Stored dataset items
* * *
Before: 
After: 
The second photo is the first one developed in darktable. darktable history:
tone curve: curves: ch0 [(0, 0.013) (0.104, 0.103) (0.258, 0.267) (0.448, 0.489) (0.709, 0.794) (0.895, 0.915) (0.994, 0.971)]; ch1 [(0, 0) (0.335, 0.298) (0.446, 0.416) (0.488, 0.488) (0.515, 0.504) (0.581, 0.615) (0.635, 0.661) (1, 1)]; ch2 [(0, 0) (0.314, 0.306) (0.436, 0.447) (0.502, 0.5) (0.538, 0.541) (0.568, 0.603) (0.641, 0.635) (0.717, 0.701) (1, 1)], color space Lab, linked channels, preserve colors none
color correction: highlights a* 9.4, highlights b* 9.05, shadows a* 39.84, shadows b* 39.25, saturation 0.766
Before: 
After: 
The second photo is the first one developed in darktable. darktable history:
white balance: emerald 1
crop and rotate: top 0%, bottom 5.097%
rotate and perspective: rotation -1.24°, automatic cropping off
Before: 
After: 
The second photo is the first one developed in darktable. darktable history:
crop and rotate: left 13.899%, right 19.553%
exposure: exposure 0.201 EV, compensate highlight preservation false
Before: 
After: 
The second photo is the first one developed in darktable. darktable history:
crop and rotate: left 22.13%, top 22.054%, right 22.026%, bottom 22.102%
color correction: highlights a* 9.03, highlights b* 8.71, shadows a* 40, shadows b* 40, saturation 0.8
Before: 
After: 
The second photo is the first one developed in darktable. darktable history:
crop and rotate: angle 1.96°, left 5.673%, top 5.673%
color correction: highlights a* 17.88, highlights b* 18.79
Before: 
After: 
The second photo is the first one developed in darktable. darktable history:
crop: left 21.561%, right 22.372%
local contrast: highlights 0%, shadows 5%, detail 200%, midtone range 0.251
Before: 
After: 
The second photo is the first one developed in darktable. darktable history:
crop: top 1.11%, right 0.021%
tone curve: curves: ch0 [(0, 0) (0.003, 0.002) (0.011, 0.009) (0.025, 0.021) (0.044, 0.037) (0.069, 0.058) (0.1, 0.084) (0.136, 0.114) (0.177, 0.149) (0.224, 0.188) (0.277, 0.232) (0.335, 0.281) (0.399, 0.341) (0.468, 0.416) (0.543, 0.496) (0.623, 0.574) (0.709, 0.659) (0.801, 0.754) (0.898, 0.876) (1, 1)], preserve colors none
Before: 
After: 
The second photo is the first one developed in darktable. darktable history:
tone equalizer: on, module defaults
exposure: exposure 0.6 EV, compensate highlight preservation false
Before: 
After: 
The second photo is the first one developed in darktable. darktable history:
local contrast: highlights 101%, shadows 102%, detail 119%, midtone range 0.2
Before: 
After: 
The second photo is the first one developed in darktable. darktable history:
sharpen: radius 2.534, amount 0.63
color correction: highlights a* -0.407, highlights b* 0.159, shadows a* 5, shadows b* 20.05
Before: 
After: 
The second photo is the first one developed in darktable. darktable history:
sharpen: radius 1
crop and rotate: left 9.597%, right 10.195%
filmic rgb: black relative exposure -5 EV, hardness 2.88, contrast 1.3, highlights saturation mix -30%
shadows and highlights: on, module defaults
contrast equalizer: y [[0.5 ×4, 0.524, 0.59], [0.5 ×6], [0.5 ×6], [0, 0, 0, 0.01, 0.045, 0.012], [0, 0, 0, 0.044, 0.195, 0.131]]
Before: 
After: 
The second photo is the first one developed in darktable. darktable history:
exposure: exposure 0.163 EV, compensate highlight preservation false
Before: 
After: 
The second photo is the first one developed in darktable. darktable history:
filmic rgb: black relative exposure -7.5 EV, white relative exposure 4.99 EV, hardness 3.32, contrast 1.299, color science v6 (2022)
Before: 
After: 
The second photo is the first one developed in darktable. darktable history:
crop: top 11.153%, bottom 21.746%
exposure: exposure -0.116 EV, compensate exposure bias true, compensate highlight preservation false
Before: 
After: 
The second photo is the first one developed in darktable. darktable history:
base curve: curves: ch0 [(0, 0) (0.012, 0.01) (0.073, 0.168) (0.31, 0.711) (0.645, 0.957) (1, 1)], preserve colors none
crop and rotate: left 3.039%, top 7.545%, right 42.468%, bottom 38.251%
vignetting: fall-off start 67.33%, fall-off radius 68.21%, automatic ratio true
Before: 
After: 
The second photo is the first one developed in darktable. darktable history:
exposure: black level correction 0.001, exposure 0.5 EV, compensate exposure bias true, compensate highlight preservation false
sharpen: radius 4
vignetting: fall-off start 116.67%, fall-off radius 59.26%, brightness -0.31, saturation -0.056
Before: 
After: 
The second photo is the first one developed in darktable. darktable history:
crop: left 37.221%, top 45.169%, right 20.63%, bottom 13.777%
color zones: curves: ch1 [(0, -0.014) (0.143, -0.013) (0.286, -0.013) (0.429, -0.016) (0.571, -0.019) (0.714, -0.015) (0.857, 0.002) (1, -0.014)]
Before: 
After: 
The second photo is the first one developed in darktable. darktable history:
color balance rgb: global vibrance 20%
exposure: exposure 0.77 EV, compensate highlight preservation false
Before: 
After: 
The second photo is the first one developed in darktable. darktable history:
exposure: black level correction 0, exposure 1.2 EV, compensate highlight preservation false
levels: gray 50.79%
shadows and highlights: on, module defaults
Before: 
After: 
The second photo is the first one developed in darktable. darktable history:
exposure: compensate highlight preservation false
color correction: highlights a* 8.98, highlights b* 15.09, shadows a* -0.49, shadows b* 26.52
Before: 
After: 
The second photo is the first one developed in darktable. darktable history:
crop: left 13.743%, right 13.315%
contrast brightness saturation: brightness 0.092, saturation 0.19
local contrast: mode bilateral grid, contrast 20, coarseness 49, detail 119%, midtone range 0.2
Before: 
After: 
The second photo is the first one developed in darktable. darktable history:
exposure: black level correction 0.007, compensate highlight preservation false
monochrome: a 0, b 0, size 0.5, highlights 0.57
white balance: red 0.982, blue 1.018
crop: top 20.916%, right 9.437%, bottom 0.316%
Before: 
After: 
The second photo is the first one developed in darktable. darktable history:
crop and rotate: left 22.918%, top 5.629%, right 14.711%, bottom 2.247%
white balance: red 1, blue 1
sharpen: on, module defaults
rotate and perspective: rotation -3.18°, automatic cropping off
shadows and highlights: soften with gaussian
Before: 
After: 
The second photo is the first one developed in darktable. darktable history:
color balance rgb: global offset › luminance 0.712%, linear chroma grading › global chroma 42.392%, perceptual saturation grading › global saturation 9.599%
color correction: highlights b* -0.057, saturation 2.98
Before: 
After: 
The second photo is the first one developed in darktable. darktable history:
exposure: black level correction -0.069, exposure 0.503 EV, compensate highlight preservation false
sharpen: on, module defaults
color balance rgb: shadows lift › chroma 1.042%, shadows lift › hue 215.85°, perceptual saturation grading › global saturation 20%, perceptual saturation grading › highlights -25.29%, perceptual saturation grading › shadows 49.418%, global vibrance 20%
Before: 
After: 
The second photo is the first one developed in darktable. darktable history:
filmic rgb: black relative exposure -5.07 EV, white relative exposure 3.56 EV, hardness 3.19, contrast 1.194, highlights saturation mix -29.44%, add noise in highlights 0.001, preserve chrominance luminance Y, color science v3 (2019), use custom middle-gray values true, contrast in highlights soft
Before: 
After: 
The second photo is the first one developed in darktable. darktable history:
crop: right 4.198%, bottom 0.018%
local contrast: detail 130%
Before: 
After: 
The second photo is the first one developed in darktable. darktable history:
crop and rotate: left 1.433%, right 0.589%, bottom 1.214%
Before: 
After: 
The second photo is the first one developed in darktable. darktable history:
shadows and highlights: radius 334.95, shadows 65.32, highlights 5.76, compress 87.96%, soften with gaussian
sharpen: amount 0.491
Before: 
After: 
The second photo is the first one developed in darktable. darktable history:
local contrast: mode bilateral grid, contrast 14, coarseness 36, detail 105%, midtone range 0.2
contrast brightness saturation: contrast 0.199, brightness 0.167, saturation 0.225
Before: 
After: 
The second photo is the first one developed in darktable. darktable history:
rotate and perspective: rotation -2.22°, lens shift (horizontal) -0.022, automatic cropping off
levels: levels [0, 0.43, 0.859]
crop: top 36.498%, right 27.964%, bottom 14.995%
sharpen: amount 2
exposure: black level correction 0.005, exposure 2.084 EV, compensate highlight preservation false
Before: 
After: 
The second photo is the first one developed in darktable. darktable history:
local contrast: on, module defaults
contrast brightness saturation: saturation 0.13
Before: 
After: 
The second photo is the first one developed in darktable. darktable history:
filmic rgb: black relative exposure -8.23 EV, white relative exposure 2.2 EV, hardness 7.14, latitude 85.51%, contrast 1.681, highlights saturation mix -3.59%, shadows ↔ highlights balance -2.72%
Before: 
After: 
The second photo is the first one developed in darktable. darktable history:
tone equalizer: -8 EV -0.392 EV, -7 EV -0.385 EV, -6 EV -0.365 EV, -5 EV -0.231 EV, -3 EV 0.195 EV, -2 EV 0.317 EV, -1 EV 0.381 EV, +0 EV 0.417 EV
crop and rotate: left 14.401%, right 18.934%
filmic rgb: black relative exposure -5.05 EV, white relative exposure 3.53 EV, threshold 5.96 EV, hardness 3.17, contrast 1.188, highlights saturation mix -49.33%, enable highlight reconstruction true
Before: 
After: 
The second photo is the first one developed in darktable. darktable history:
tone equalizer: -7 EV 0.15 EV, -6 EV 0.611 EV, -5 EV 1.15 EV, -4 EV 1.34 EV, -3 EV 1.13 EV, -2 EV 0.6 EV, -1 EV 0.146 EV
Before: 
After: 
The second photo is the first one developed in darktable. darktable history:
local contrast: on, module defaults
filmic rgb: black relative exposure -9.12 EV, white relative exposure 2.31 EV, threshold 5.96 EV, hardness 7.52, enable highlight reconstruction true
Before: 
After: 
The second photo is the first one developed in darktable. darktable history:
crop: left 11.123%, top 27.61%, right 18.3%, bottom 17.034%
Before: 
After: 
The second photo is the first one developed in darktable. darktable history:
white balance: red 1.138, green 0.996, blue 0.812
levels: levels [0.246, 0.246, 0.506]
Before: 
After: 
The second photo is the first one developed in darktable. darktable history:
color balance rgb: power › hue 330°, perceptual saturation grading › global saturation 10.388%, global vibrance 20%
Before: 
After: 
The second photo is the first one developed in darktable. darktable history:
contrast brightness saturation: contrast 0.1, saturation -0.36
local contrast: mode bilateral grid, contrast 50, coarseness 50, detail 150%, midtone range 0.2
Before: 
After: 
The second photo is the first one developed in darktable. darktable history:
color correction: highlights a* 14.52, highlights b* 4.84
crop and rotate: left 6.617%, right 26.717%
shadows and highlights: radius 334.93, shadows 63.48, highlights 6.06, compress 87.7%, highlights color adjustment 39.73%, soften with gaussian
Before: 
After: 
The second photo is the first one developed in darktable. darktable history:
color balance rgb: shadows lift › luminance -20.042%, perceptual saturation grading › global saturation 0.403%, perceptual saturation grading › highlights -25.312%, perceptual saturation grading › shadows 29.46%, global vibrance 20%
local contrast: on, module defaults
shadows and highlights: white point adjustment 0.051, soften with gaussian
* * *
Write out the data word for word, from its first line through the line containing "color correction: highlights a* 9.03, highlights", and nothing beyond that line.

Written answer
Before: 
After: 
The second photo is the first one developed in darktable. darktable history:
tone curve: curves: ch0 [(0, 0.013) (0.104, 0.103) (0.258, 0.267) (0.448, 0.489) (0.709, 0.794) (0.895, 0.915) (0.994, 0.971)]; ch1 [(0, 0) (0.335, 0.298) (0.446, 0.416) (0.488, 0.488) (0.515, 0.504) (0.581, 0.615) (0.635, 0.661) (1, 1)]; ch2 [(0, 0) (0.314, 0.306) (0.436, 0.447) (0.502, 0.5) (0.538, 0.541) (0.568, 0.603) (0.641, 0.635) (0.717, 0.701) (1, 1)], color space Lab, linked channels, preserve colors none
color correction: highlights a* 9.4, highlights b* 9.05, shadows a* 39.84, shadows b* 39.25, saturation 0.766
Before: 
After: 
The second photo is the first one developed in darktable. darktable history:
white balance: emerald 1
crop and rotate: top 0%, bottom 5.097%
rotate and perspective: rotation -1.24°, automatic cropping off
Before: 
After: 
The second photo is the first one developed in darktable. darktable history:
crop and rotate: left 13.899%, right 19.553%
exposure: exposure 0.201 EV, compensate highlight preservation false
Before: 
After: 
The second photo is the first one developed in darktable. darktable history:
crop and rotate: left 22.13%, top 22.054%, right 22.026%, bottom 22.102%
color correction: highlights a* 9.03, highlights b* 8.71, shadows a* 40, shadows b* 40, saturation 0.8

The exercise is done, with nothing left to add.